• [Source document]:
+---+

Tcl/Tk extension BWidget used to be distributed with R but no longer is; Tktable has been distributed with most versions of R (but not 4.0.0 and not arm64 builds of 4.1.0 or 4.1.1).

The default compilers specified are shown in file /Library/Frameworks/R.framework/Resources/etc/Makeconf. At the time of writing those settings assumed that the C, Fortran and C++ compilers were on the path (see macOS). The settings can be changed, either by editing that file or in a file such as ~/.R/Makevars (see the next section). Entries which may need to be changed include CC, CXX, FC, FLIBS and the corresponding flags, and perhaps CXXCPP, DYLIB_LD, MAIN_LD, SHLIB_CXXLD and SHLIB_LD, as well as their CXX11, CXX14, CXX17 and CXX20 variants.

So for example you could select a specific LLVM clang for both C and C++ with extensive checking by having in ~/.R/Makevars

CC = /usr/local/clang/bin/clang -isysroot
  /Library/Developer/CommandLineTools/SDKs/MacOSX.sdk
CXX = /usr/local/clang/bin/clang++ -isysroot
  /Library/Developer/CommandLineTools/SDKs/MacOSX.sdk
CXX11 = $CXX
CXX14 = $CXX
CXX17 = $CXX
CXX20 = $CXX
CFLAGS = -g -O2 -Wall -pedantic -Wconversion -Wno-sign-conversion
CXXFLAGS = -g -O2 -Wall -pedantic -Wconversion -Wno-sign-conversion
CXX11FLAGS = $CXXFLAGS
CXX14FLAGS = $CXXFLAGS
CXX17FLAGS = $CXXFLAGS
CXX20FLAGS = $CXXFLAGS

(long lines split for the manual only) and for the current macOS distribution of gfortran at https://mac.r-project.org/tools/

FC = /opt/gfortran/bin/gfortran
(arm64)

+---+

• [Questions]:
**1.** Answer these from the text on R compiler settings for macOS:
(a) Which Tcl/Tk extension used to ship with R but no longer does?
(b) Which file shows the default compilers specified?
(c) What FC value is given for the current macOS distribution of gfortran?
**2.** Copy the passage of the text on R compiler settings for macOS from "The default compilers" up to and including "and CXX20 variants.".

• [Provided material]:
+---+

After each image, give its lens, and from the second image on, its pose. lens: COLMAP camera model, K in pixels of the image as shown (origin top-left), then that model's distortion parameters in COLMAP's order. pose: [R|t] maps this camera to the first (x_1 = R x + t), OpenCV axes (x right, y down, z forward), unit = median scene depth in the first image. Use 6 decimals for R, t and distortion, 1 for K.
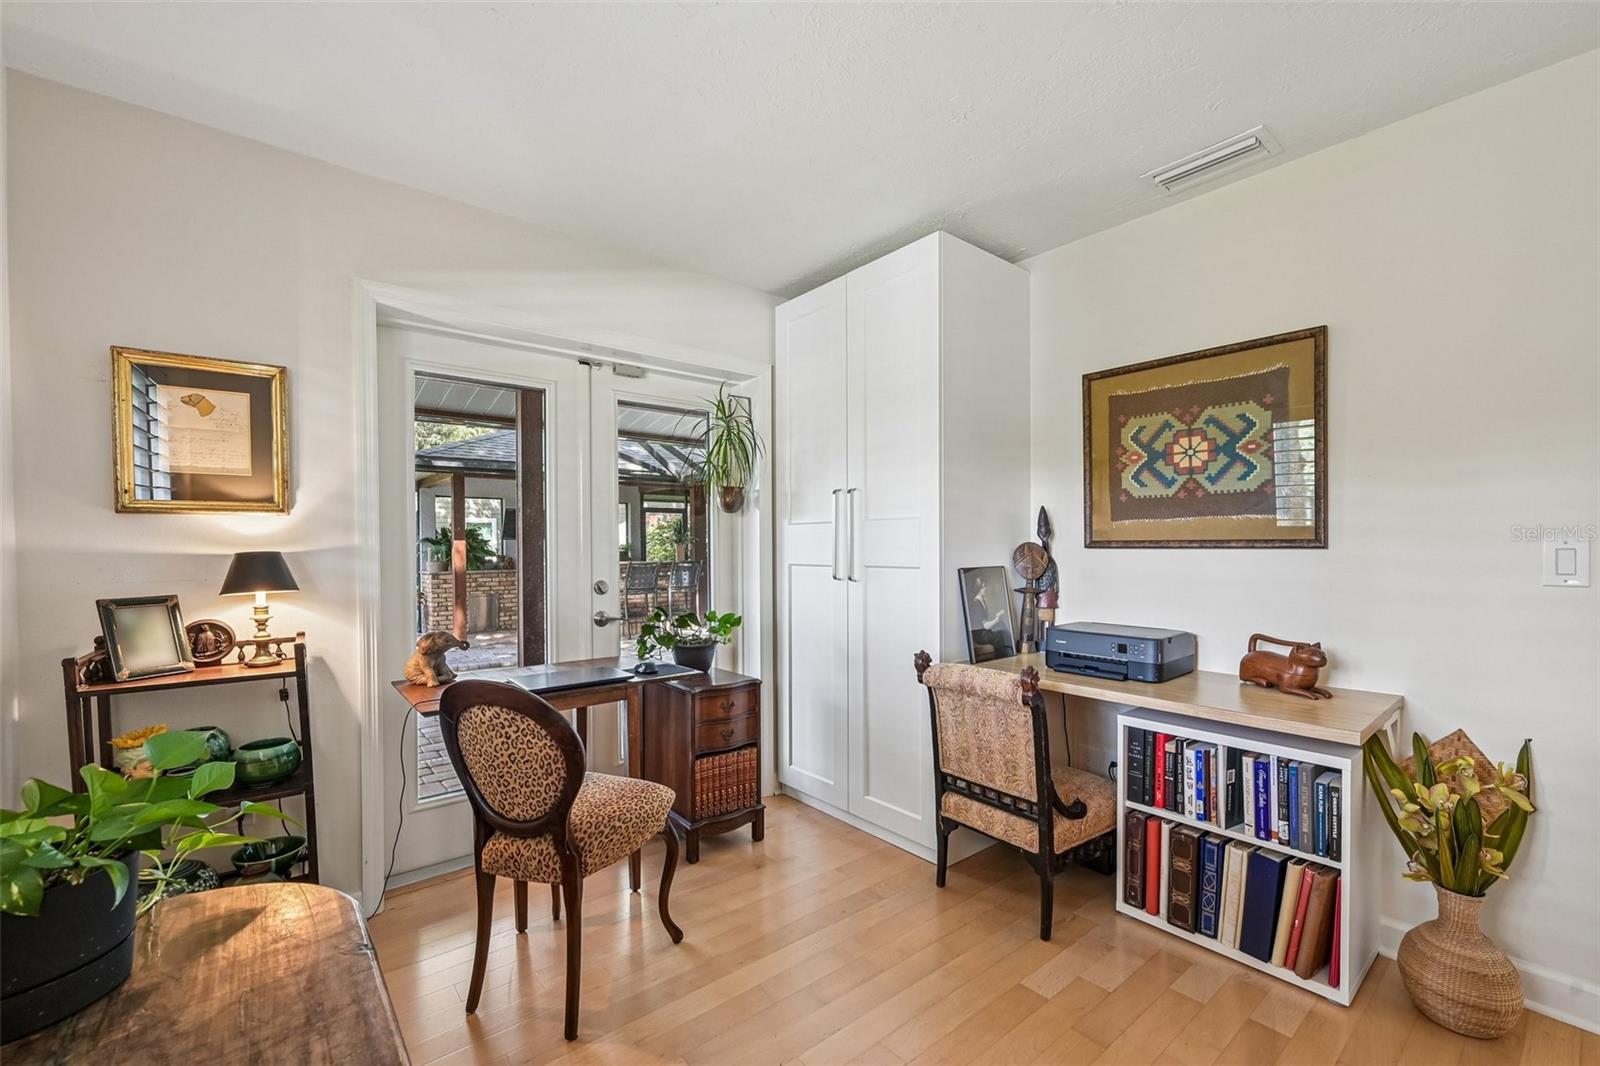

+---+

• [Answers in order]:
**1.**
(a) BWidget
(b) /Library/Frameworks/R.framework/Resources/etc/Makeconf
(c) /opt/gfortran/bin/gfortran

**2.**
The default compilers specified are shown in file /Library/Frameworks/R.framework/Resources/etc/Makeconf. At the time of writing those settings assumed that the C, Fortran and C++ compilers were on the path (see macOS). The settings can be changed, either by editing that file or in a file such as ~/.R/Makevars (see the next section). Entries which may need to be changed include CC, CXX, FC, FLIBS and the corresponding flags, and perhaps CXXCPP, DYLIB_LD, MAIN_LD, SHLIB_CXXLD and SHLIB_LD, as well as their CXX11, CXX14, CXX17 and CXX20 variants.